WORK INSTRUCTION 1: Duplicate the entire patch review discussion, from its first line through its last.

____ TEXT UNDER STUDY

I think so, as long as when you deserialize the object it does so 
correctly, regardless of whether or not you start on an even multiple of 
the granularity.

>
>
>>
>>> +void hbitmap_store_data(const HBitmap *hb, uint8_t *buf,
>>> +                        uint64_t start, uint64_t count)
>>> +{
>>> +    uint64_t last = start + count - 1;
>>> +    unsigned long *out = (unsigned long *)buf;
>>> +
>>> +    if (count == 0) {
>>> +        return;
>>> +    }
>>> +
>>> +    start = (start >> hb->granularity) >> BITS_PER_LEVEL;
>>> +    last = (last >> hb->granularity) >> BITS_PER_LEVEL;
>>> +    count = last - start + 1;
>>> +
>>> +#ifdef __BIG_ENDIAN_BITFIELD
>>> +    for (i = start; i <= last; ++i) {
>>> +        unsigned long el = hb->levels[HBITMAP_LEVELS - 1][i];
>>> +        out[i] = (BITS_PER_LONG == 32 ? cpu_to_le32(el) :
>>> cpu_to_le64(el));
>>> +    }
>>> +#else
>>> +    memcpy(out, &hb->levels[HBITMAP_LEVELS - 1][start],
>>> +           count * sizeof(unsigned long));
>>> +#endif
>>> +}
>>> +
>>
>> I suppose the ifdefs are trying to take an optimization by using
>> memcpy if at all possible, without a conversion.
>>
>> Why are the conversions to little endian, though? Shouldn't we be
>> serializing to a Big Endian format?
> As Paolo already explained it is for portability. LE bitmap
> representation is independent of size of bitmap array elements, which
> may be 32bit/64bit, or whatever else with LE format.

Yes, that makes sense. :)

>>
>>> +void hbitmap_restore_data(HBitmap *hb, uint8_t *buf,
>>> +                          uint64_t start, uint64_t count)

________
____ GIVEN RECORDS

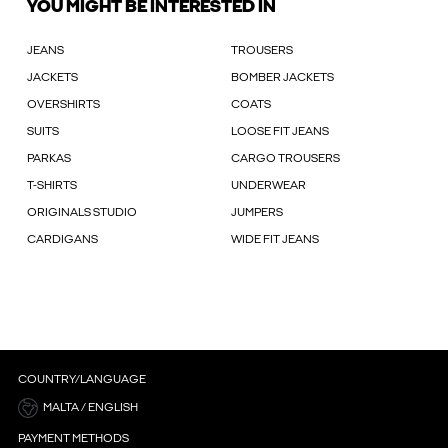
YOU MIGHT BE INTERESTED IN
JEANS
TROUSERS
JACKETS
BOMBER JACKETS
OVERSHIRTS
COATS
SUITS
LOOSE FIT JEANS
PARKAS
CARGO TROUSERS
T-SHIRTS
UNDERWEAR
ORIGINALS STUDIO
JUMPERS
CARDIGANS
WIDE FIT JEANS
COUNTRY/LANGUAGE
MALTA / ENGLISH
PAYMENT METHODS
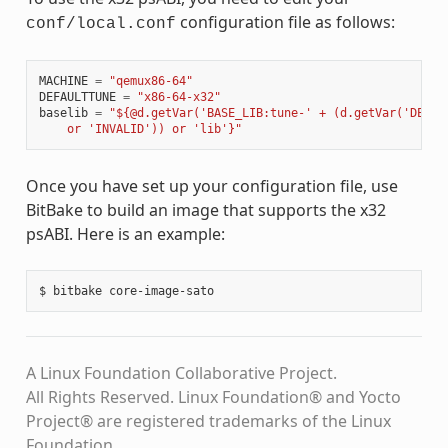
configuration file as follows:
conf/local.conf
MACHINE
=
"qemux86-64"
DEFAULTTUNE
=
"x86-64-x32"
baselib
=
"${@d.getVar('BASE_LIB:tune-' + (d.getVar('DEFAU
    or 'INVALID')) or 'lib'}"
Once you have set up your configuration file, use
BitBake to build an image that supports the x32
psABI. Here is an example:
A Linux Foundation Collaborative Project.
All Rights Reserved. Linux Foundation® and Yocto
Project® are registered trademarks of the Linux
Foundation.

________
____ GIVEN RECORDS

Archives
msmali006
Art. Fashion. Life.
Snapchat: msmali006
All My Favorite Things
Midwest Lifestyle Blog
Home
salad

________

WORK INSTRUCTION 2: Set down the lines of the rows starting at the line that contains "YOU MIGHT BE INTERESTED IN" and ending at the line that contains "PAYMENT METHODS", with both of those lines included.

REPLY 1:
I think so, as long as when you deserialize the object it does so 
correctly, regardless of whether or not you start on an even multiple of 
the granularity.

>
>
>>
>>> +void hbitmap_store_data(const HBitmap *hb, uint8_t *buf,
>>> +                        uint64_t start, uint64_t count)
>>> +{
>>> +    uint64_t last = start + count - 1;
>>> +    unsigned long *out = (unsigned long *)buf;
>>> +
>>> +    if (count == 0) {
>>> +        return;
>>> +    }
>>> +
>>> +    start = (start >> hb->granularity) >> BITS_PER_LEVEL;
>>> +    last = (last >> hb->granularity) >> BITS_PER_LEVEL;
>>> +    count = last - start + 1;
>>> +
>>> +#ifdef __BIG_ENDIAN_BITFIELD
>>> +    for (i = start; i <= last; ++i) {
>>> +        unsigned long el = hb->levels[HBITMAP_LEVELS - 1][i];
>>> +        out[i] = (BITS_PER_LONG == 32 ? cpu_to_le32(el) :
>>> cpu_to_le64(el));
>>> +    }
>>> +#else
>>> +    memcpy(out, &hb->levels[HBITMAP_LEVELS - 1][start],
>>> +           count * sizeof(unsigned long));
>>> +#endif
>>> +}
>>> +
>>
>> I suppose the ifdefs are trying to take an optimization by using
>> memcpy if at all possible, without a conversion.
>>
>> Why are the conversions to little endian, though? Shouldn't we be
>> serializing to a Big Endian format?
> As Paolo already explained it is for portability. LE bitmap
> representation is independent of size of bitmap array elements, which
> may be 32bit/64bit, or whatever else with LE format.

Yes, that makes sense. :)

>>
>>> +void hbitmap_restore_data(HBitmap *hb, uint8_t *buf,
>>> +                          uint64_t start, uint64_t count)

REPLY 2:
YOU MIGHT BE INTERESTED IN
JEANS
TROUSERS
JACKETS
BOMBER JACKETS
OVERSHIRTS
COATS
SUITS
LOOSE FIT JEANS
PARKAS
CARGO TROUSERS
T-SHIRTS
UNDERWEAR
ORIGINALS STUDIO
JUMPERS
CARDIGANS
WIDE FIT JEANS
COUNTRY/LANGUAGE
MALTA / ENGLISH
PAYMENT METHODS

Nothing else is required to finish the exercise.